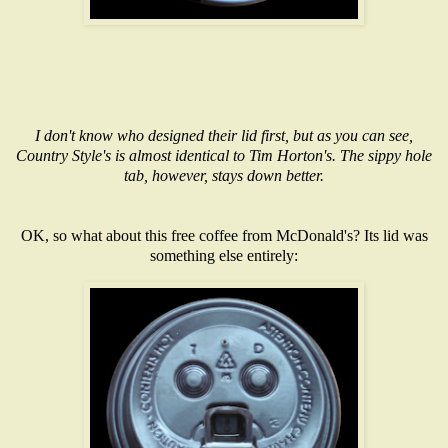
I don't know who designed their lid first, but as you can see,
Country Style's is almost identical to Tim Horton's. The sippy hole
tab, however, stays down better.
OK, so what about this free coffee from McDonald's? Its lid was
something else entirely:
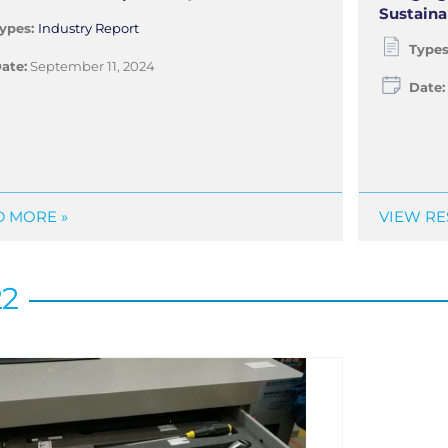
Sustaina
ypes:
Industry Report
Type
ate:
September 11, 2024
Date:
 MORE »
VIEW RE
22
··········
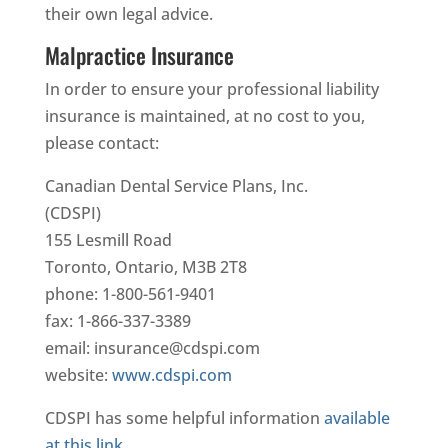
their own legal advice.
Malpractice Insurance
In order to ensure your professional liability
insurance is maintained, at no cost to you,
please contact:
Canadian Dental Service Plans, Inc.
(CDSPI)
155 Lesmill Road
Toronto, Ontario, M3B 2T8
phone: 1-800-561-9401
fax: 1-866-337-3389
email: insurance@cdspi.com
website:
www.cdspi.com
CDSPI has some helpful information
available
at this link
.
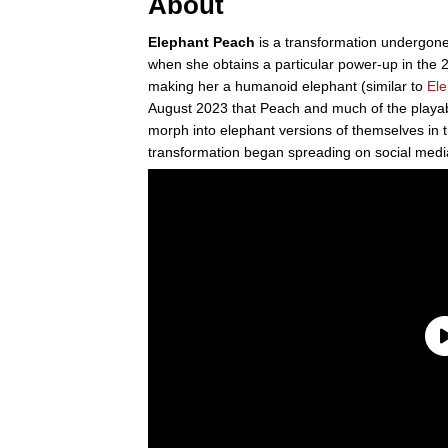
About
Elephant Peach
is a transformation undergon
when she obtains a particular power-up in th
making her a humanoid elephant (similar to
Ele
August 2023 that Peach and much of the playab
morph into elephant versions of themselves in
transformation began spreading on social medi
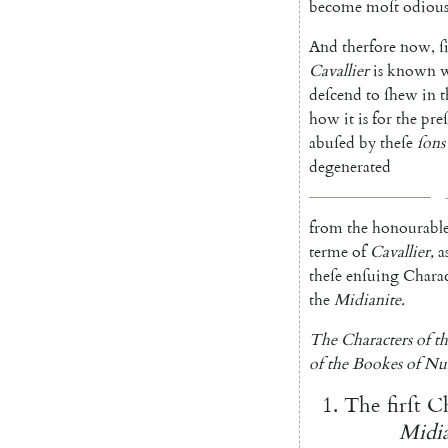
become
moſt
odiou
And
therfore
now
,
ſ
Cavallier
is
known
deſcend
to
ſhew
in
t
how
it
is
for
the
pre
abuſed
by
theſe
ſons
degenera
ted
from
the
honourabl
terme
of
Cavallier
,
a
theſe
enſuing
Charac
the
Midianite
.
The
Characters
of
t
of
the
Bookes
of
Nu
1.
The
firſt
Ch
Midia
··········
**Task objective:**
Reproduce word for word the lines in the records from the line with "their own legal advice." to the line with "fax: 1-866-337-3389", including both of those lines.

**Response to the exercise:**
their own legal advice.
Malpractice Insurance
In order to ensure your professional liability
insurance is maintained, at no cost to you,
please contact:
Canadian Dental Service Plans, Inc.
(CDSPI)
155 Lesmill Road
Toronto, Ontario, M3B 2T8
phone: 1-800-561-9401
fax: 1-866-337-3389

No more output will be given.